Hatten die Freien Wähler erwartet, dass die notwendige Begründung des eigenen Antrages durch die übrigen Gemeindevertreter erfolgt? Oder war dies wieder einmal ein substanzloser Antrag, den man dann lediglich als weiteren Beweis der eigenen Umtriebigkeit öffentlich ins Schaufenster stellen wollte? Spekulierten die Freien Wähler gar auf eine Ablehnung ohne Diskussion, um hinterher wie so oft im populistischem Stil zu behaupten, die Gemeindevertretung verweigert die Zusammenarbeit und das Voranbringen einer an sich guten Sache???

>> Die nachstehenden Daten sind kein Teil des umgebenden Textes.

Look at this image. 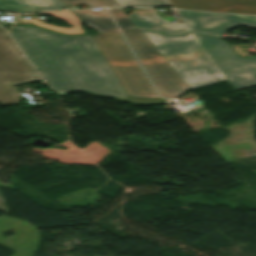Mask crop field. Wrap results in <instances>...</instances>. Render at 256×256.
Masks as SVG:
<instances>
[{
	"label": "crop field",
	"instance_id": "1",
	"mask_svg": "<svg viewBox=\"0 0 256 256\" xmlns=\"http://www.w3.org/2000/svg\"><path fill=\"white\" fill-rule=\"evenodd\" d=\"M11 34L57 96L81 92L122 103L165 104L127 97L92 36H63L34 26H13Z\"/></svg>",
	"mask_w": 256,
	"mask_h": 256
},
{
	"label": "crop field",
	"instance_id": "2",
	"mask_svg": "<svg viewBox=\"0 0 256 256\" xmlns=\"http://www.w3.org/2000/svg\"><path fill=\"white\" fill-rule=\"evenodd\" d=\"M140 29L189 88L226 79L192 32L182 36H169Z\"/></svg>",
	"mask_w": 256,
	"mask_h": 256
},
{
	"label": "crop field",
	"instance_id": "3",
	"mask_svg": "<svg viewBox=\"0 0 256 256\" xmlns=\"http://www.w3.org/2000/svg\"><path fill=\"white\" fill-rule=\"evenodd\" d=\"M93 38L127 96L159 98L119 31Z\"/></svg>",
	"mask_w": 256,
	"mask_h": 256
},
{
	"label": "crop field",
	"instance_id": "4",
	"mask_svg": "<svg viewBox=\"0 0 256 256\" xmlns=\"http://www.w3.org/2000/svg\"><path fill=\"white\" fill-rule=\"evenodd\" d=\"M122 33L163 97L178 98L189 89L139 28L123 30Z\"/></svg>",
	"mask_w": 256,
	"mask_h": 256
},
{
	"label": "crop field",
	"instance_id": "5",
	"mask_svg": "<svg viewBox=\"0 0 256 256\" xmlns=\"http://www.w3.org/2000/svg\"><path fill=\"white\" fill-rule=\"evenodd\" d=\"M193 34L236 90L256 86V57L243 59L224 40Z\"/></svg>",
	"mask_w": 256,
	"mask_h": 256
},
{
	"label": "crop field",
	"instance_id": "6",
	"mask_svg": "<svg viewBox=\"0 0 256 256\" xmlns=\"http://www.w3.org/2000/svg\"><path fill=\"white\" fill-rule=\"evenodd\" d=\"M39 80L41 78L15 43L0 28V84H21Z\"/></svg>",
	"mask_w": 256,
	"mask_h": 256
},
{
	"label": "crop field",
	"instance_id": "7",
	"mask_svg": "<svg viewBox=\"0 0 256 256\" xmlns=\"http://www.w3.org/2000/svg\"><path fill=\"white\" fill-rule=\"evenodd\" d=\"M191 29L219 36L242 24L256 28V17L178 11Z\"/></svg>",
	"mask_w": 256,
	"mask_h": 256
},
{
	"label": "crop field",
	"instance_id": "8",
	"mask_svg": "<svg viewBox=\"0 0 256 256\" xmlns=\"http://www.w3.org/2000/svg\"><path fill=\"white\" fill-rule=\"evenodd\" d=\"M175 8L256 15V0H170Z\"/></svg>",
	"mask_w": 256,
	"mask_h": 256
},
{
	"label": "crop field",
	"instance_id": "9",
	"mask_svg": "<svg viewBox=\"0 0 256 256\" xmlns=\"http://www.w3.org/2000/svg\"><path fill=\"white\" fill-rule=\"evenodd\" d=\"M128 16L138 27L146 29L164 32L171 35L184 34L190 31L185 23H172L171 21L174 20L173 17H167L169 20H165V18L159 19L153 9H134L128 14Z\"/></svg>",
	"mask_w": 256,
	"mask_h": 256
},
{
	"label": "crop field",
	"instance_id": "10",
	"mask_svg": "<svg viewBox=\"0 0 256 256\" xmlns=\"http://www.w3.org/2000/svg\"><path fill=\"white\" fill-rule=\"evenodd\" d=\"M68 8L61 0H0V10L19 13L43 12Z\"/></svg>",
	"mask_w": 256,
	"mask_h": 256
},
{
	"label": "crop field",
	"instance_id": "11",
	"mask_svg": "<svg viewBox=\"0 0 256 256\" xmlns=\"http://www.w3.org/2000/svg\"><path fill=\"white\" fill-rule=\"evenodd\" d=\"M42 14L54 16L60 20L65 21L69 26L66 28L57 27L53 24H46L42 20H38V19H26V20H18V21L31 22V23L35 24L36 26L55 30V31L65 33V34H85L83 29L81 28L80 20L73 13L72 10H64L62 12L53 11V12H46V13H42Z\"/></svg>",
	"mask_w": 256,
	"mask_h": 256
},
{
	"label": "crop field",
	"instance_id": "12",
	"mask_svg": "<svg viewBox=\"0 0 256 256\" xmlns=\"http://www.w3.org/2000/svg\"><path fill=\"white\" fill-rule=\"evenodd\" d=\"M73 11L83 23L97 29L99 33L117 30L110 15L105 9L98 11H93L91 9Z\"/></svg>",
	"mask_w": 256,
	"mask_h": 256
},
{
	"label": "crop field",
	"instance_id": "13",
	"mask_svg": "<svg viewBox=\"0 0 256 256\" xmlns=\"http://www.w3.org/2000/svg\"><path fill=\"white\" fill-rule=\"evenodd\" d=\"M120 6H144V7H161L168 5L167 0H116Z\"/></svg>",
	"mask_w": 256,
	"mask_h": 256
},
{
	"label": "crop field",
	"instance_id": "14",
	"mask_svg": "<svg viewBox=\"0 0 256 256\" xmlns=\"http://www.w3.org/2000/svg\"><path fill=\"white\" fill-rule=\"evenodd\" d=\"M18 103V94L13 86H0V106Z\"/></svg>",
	"mask_w": 256,
	"mask_h": 256
},
{
	"label": "crop field",
	"instance_id": "15",
	"mask_svg": "<svg viewBox=\"0 0 256 256\" xmlns=\"http://www.w3.org/2000/svg\"><path fill=\"white\" fill-rule=\"evenodd\" d=\"M120 30L137 27L122 9H109Z\"/></svg>",
	"mask_w": 256,
	"mask_h": 256
},
{
	"label": "crop field",
	"instance_id": "16",
	"mask_svg": "<svg viewBox=\"0 0 256 256\" xmlns=\"http://www.w3.org/2000/svg\"><path fill=\"white\" fill-rule=\"evenodd\" d=\"M69 8L73 4H85L90 7H101L95 0H62ZM103 7L119 6L115 0H97Z\"/></svg>",
	"mask_w": 256,
	"mask_h": 256
}]
</instances>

Wenn die einzigen Ideen, die es an diesem Tag doch noch von der Wählergruppe gab, die waren, dass sich:

  • jeder Gemeindevertreter verpflichten kann, Änderungen zu seiner Person mitzuteilen (Welche das sein sollen, haben wir leider nicht erfahren.),
  • alle Mitglieder der Gemeindevertretung an die Kommunalverfassung halten sollen (An was auch sonst?) und
  • sie sich bei „Betroffenheit“ bei Beschlüssen zur Vereinsförderung enthalten sollen (was laut § 22 der Brandenburger Kommunalverfassung bis jetzt nur für Gemeindevertreter welche als Vorstände von z. B. Vereinen agieren, gilt),

muss ich den Freien Wählern leider sagen, dass dieser Antrag mangels fundierter Begründung und fehlendem, echten Inhalt keine Zustimmung der übrigen Hauptausschussmitglieder finden konnte. Ich hätte inhaltlich tatsächlich mehr ernsthaftes Bemühen erwartet als, zumindest war das am Ende nicht nur mein persönlicher Eindruck, lediglich inhaltsleer auf Populismuseffekte zu setzen.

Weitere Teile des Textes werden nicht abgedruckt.